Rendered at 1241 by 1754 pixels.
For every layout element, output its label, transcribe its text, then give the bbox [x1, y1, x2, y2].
--
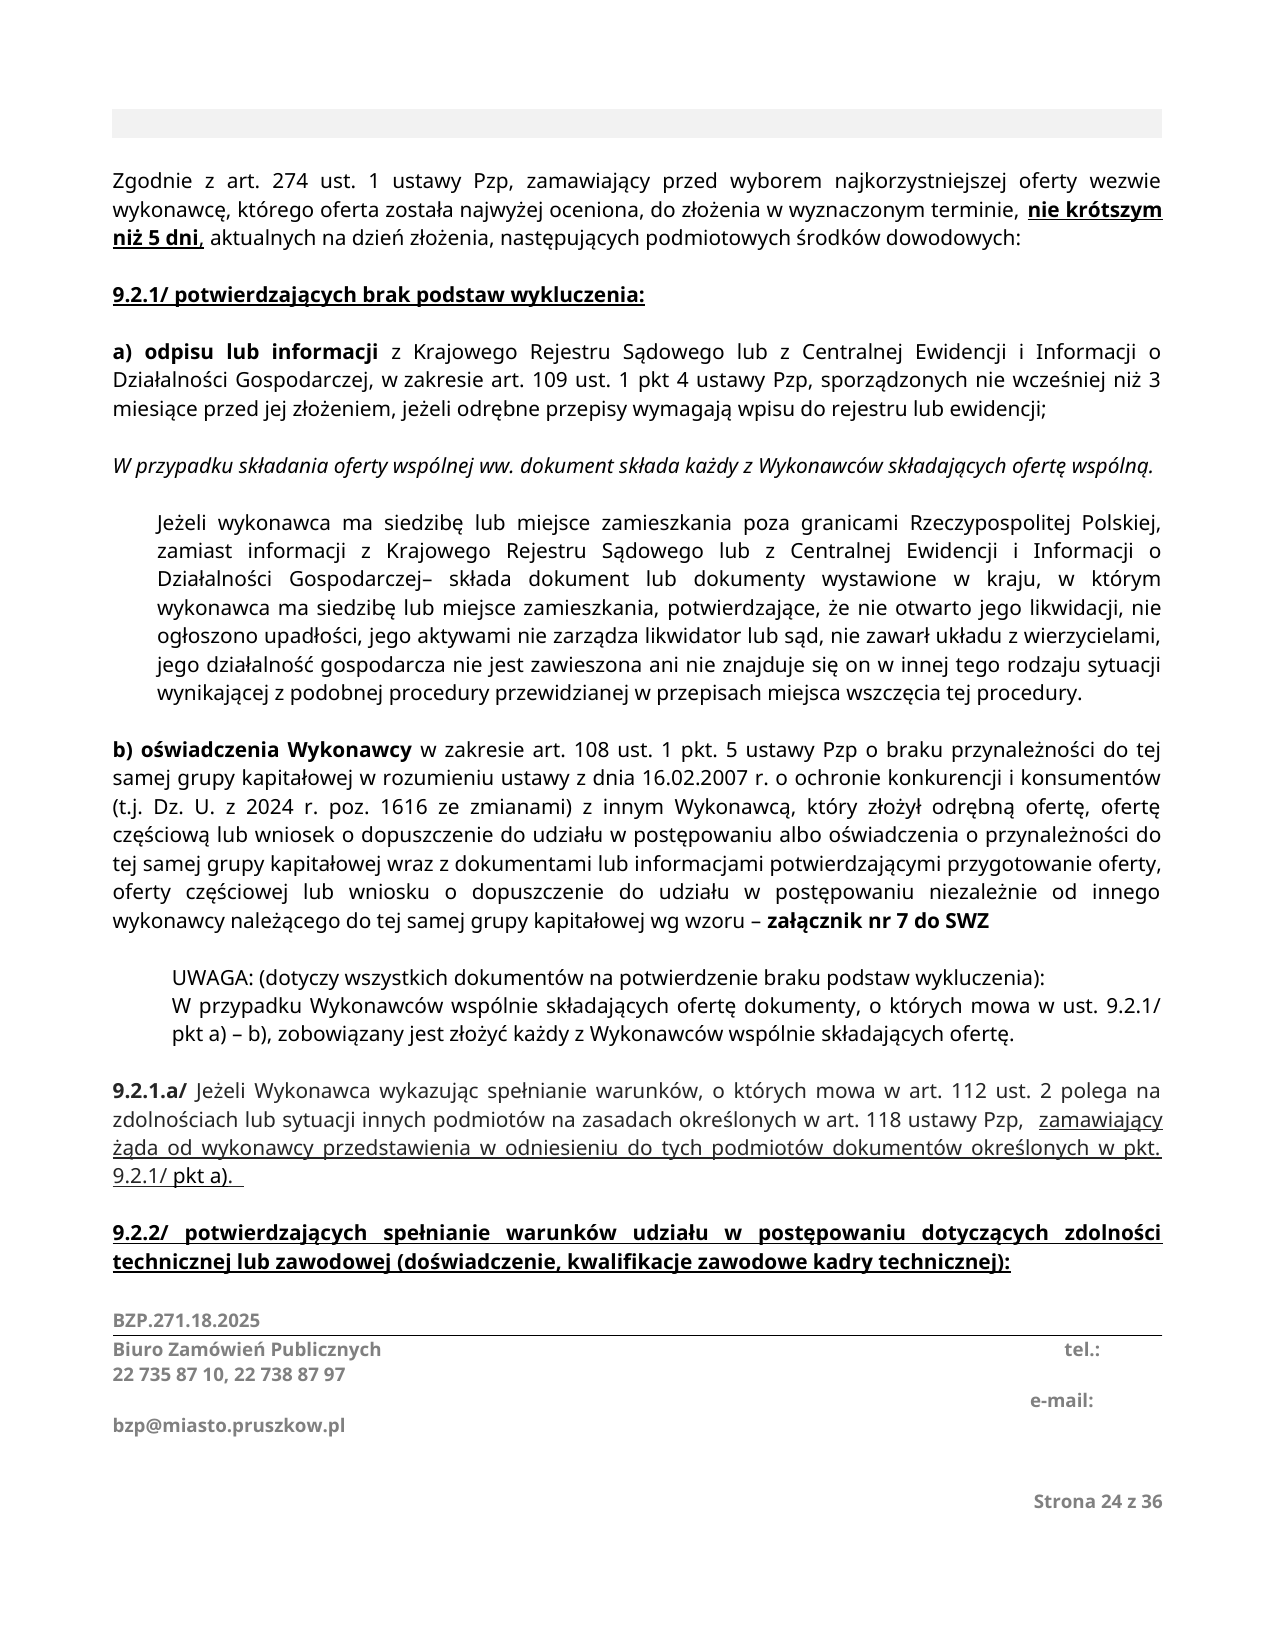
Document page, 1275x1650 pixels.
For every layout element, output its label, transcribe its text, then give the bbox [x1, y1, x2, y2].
...
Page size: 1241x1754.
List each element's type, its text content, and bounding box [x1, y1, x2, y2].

Task item:
Starting with the line above that holds "Page size: 1241x1754." and stopping with the line that holds "List each element's", reproduce each line exactly, omitting all other lines.

The answer:
Page size: 1241x1754.
List each element's type, its text content, and bounding box [x1, y1, x2, y2].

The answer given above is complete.